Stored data
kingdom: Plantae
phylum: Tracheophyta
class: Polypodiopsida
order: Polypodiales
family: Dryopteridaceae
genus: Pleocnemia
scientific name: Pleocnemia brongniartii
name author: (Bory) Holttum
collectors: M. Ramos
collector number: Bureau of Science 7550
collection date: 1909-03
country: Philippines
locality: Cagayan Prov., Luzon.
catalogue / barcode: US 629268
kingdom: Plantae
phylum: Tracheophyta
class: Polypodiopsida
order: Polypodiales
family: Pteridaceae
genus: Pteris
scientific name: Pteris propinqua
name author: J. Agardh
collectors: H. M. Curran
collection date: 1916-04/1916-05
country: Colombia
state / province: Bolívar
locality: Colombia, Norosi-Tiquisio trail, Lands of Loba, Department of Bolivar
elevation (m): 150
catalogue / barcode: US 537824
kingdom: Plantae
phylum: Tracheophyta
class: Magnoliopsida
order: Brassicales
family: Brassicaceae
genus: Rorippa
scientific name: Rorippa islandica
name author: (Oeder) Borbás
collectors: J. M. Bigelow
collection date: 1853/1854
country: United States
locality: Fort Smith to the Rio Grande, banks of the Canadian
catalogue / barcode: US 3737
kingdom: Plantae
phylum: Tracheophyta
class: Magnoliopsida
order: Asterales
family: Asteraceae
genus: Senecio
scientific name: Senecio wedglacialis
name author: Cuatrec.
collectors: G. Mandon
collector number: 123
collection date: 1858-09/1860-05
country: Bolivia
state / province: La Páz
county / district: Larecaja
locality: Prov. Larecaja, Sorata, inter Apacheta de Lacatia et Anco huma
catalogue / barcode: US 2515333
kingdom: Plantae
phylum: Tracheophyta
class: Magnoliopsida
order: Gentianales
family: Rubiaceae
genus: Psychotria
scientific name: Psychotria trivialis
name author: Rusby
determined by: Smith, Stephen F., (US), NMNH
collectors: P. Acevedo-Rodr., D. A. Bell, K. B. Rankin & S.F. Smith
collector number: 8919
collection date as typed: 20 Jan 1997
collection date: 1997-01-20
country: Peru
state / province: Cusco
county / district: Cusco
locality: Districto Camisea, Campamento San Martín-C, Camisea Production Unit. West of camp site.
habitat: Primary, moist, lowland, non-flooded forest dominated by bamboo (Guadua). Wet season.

[Problem description] Reproduce the data lines verbatim, starting with the line containing "catalogue / barcode: US 2515333" and continuing through the end of the data, including both ends.

[The solution]
catalogue / barcode: US 2515333
kingdom: Plantae
phylum: Tracheophyta
class: Magnoliopsida
order: Gentianales
family: Rubiaceae
genus: Psychotria
scientific name: Psychotria trivialis
name author: Rusby
determined by: Smith, Stephen F., (US), NMNH
collectors: P. Acevedo-Rodr., D. A. Bell, K. B. Rankin & S.F. Smith
collector number: 8919
collection date as typed: 20 Jan 1997
collection date: 1997-01-20
country: Peru
state / province: Cusco
county / district: Cusco
locality: Districto Camisea, Campamento San Martín-C, Camisea Production Unit. West of camp site.
habitat: Primary, moist, lowland, non-flooded forest dominated by bamboo (Guadua). Wet season.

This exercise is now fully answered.